By Haddon Libby

Just last week, Wells Fargo announced that the fraudulent checking account ‘problem’ that came to light last year affected 3.5 million accounts, not just the 2.1 million accounts disclosed last year. This means that nearly 2% of all accounts at Wells Fargo were opened fraudulently. While 5,300 employees lost their jobs over this, what would happen to you if you opened a bank account in the name of someone else without their approval? How come no one at Wells Fargo has faced a similar fate?

Wells Fargo likes to represent itself as “America’s Community Bank” despite being the third largest bank in the nation. Their claim becomes even more outrageous when you realize that they flunked their Community Lending Exam. Federal banking regulators severely downgraded the bank due to “discriminatory and illegal” lending practices of an “egregious nature” where Wells Fargo directed Hispanic and African-American clients toward more expensive loans. This downgrade means that many cities, counties and states may not be able to work with Wells Fargo until this rating improves. Tim Sloan, Wells Fargo’s CEO was “disappointed” with the rating downgrade as he thinks that they have done great work.

Sloan might have to rethink who should be disappointed as the bank was fined for discriminatory practices against pregnant women. From 2010 until the end of last year, Wells Fargo discriminated against nearly 200 women who were either pregnant, on maturity leave or who had recently given birth. Wells Fargo would require that these woman return to work early as a condition to a loan closing.


Wells Fargo also treated our brave servicemen badly too. The bank paid a fine for illegally repossessing 413 cars from servicemen in combat zones over the last seven years. In one case, they sold the car of a serviceman in Afghanistan and then went after his family for the balance owed. The law protects veterans from property repossessions while in combat. Not only did Wells Fargo repossess on these cars illegally but they charged usury interest rates as well.

As this article isn’t long enough to cite all recent Wells Fargo transgressions, here are a few more of their most noteworthy:

Charged 570,000 people for car insurance that they did not request or need causing many borrowers to go delinquent and 20,000 to have their cars foreclosed upon.

Paid a $1.2 billion for re-papering loan files so that the bank could sell bad loans to the Federal Housing Administration.

Changed loan terms on people in bankruptcy without the approval of the courts in an effort to get a better settlement in bankruptcy than other creditors.

Charged student loan borrowers unnecessary fees.

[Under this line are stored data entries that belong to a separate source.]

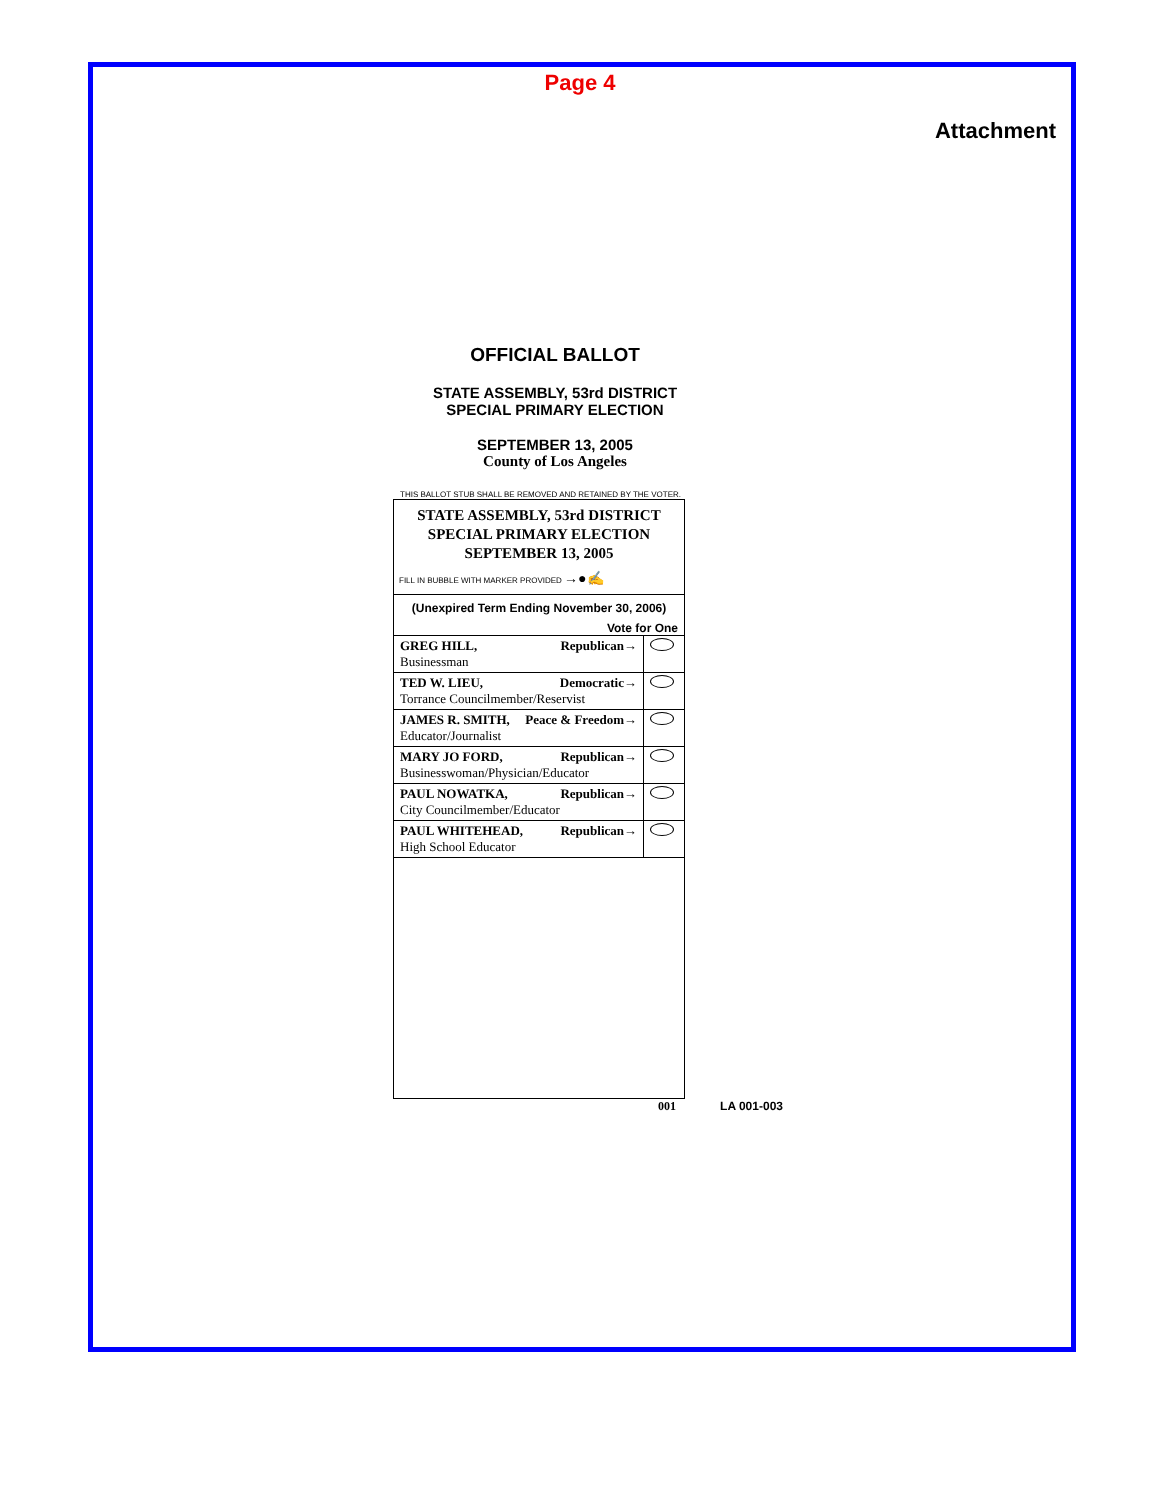Page 4
Attachment
OFFICIAL BALLOT
STATE ASSEMBLY, 53rd DISTRICT
SPECIAL PRIMARY ELECTION
SEPTEMBER 13, 2005
County of Los Angeles
THIS BALLOT STUB SHALL BE REMOVED AND RETAINED BY THE VOTER.
STATE ASSEMBLY, 53rd DISTRICT
SPECIAL PRIMARY ELECTION
SEPTEMBER 13, 2005
FILL IN BUBBLE WITH MARKER PROVIDED →●✍
(Unexpired Term Ending November 30, 2006)
Vote for One
| GREG HILL, Republican→ Businessman | |
| TED W. LIEU, Democratic→ Torrance Councilmember/Reservist | |
| JAMES R. SMITH, Peace & Freedom→ Educator/Journalist | |
| MARY JO FORD, Republican→ Businesswoman/Physician/Educator | |
| PAUL NOWATKA, Republican→ City Councilmember/Educator | |
| PAUL WHITEHEAD, Republican→ High School Educator | |
001 LA 001-003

The payment processing area would often sit on a checks for a day or two in order to cause and charge late payment fees. To make matters worse, the bank then provide inaccurate information to the credit bureaus.

Rearranged the order of checks being processed so that the largest check had to be paid first (or bounce) causing greater NSF charges. A judge has ordered the bank to return $230 million to clients for this behavior.

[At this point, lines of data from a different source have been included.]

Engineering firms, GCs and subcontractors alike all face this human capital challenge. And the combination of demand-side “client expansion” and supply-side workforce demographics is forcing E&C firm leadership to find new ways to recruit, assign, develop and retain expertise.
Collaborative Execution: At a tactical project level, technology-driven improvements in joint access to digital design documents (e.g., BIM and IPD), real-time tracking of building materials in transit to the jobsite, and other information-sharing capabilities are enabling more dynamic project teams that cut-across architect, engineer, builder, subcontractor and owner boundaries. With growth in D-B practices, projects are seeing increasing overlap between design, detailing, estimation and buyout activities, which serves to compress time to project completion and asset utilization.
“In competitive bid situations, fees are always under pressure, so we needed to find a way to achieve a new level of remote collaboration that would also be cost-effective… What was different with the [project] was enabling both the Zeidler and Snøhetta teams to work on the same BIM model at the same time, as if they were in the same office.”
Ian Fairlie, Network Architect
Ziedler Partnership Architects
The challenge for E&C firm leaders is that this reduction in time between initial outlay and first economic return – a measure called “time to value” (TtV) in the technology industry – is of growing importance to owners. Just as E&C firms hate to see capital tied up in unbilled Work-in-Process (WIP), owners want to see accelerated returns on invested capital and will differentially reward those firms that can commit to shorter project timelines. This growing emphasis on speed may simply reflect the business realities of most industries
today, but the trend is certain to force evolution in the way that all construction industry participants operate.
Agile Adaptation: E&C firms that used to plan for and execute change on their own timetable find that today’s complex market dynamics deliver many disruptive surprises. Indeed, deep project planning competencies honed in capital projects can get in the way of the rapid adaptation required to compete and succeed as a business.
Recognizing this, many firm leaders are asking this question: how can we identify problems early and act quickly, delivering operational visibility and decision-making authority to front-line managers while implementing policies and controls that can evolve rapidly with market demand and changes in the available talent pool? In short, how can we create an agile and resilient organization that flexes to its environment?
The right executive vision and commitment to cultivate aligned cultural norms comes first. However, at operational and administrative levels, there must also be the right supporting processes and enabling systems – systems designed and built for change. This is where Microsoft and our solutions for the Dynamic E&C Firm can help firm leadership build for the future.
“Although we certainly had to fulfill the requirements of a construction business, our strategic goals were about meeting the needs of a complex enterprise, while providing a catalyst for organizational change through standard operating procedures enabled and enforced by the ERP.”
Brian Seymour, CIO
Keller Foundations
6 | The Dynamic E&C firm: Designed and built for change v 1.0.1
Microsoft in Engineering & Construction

On investment accounts, they allowed investment advisors to change values on consolidating reports in more than 5 million instances meaning that those reports could have had false or misleading information.

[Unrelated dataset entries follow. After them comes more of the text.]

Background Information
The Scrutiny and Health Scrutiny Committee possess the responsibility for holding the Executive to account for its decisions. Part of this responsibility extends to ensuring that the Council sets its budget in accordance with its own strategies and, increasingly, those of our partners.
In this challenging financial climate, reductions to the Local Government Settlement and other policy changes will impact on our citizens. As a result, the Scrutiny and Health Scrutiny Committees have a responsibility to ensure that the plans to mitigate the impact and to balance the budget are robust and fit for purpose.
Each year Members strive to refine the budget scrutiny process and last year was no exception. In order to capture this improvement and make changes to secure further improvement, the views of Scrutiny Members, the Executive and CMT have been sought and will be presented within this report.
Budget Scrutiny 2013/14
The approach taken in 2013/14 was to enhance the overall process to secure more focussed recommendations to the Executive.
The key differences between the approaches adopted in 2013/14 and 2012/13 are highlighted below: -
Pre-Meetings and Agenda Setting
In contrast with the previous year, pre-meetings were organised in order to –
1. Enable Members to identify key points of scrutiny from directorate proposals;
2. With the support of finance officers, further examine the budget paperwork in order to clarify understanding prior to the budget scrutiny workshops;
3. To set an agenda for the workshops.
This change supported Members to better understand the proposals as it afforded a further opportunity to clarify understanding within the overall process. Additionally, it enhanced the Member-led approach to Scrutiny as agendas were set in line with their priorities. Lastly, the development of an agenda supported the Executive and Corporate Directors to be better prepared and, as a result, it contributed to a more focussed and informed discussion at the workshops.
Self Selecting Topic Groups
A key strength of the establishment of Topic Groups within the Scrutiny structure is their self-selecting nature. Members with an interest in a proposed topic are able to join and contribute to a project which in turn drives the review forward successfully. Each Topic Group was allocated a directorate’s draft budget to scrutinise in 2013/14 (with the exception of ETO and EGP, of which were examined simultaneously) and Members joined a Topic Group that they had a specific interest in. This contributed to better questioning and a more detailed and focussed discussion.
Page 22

Fined $5.4 million for firing an employee who tried to disclose illegal account opening practices to management.

For as bad as this list of transgressions is, the list could be much worse if Wells Fargo did not require most customer disputes to go to arbitration causing these cases to be private.

It is time that you and I stand up to the Wells Fargos of the world take our business elsewhere. There are countless honest and ethical banks, lenders and investment firms out there who want your business. Do your part and frequent the good people and not those who behave as though fines and penalties are simply a cost of business.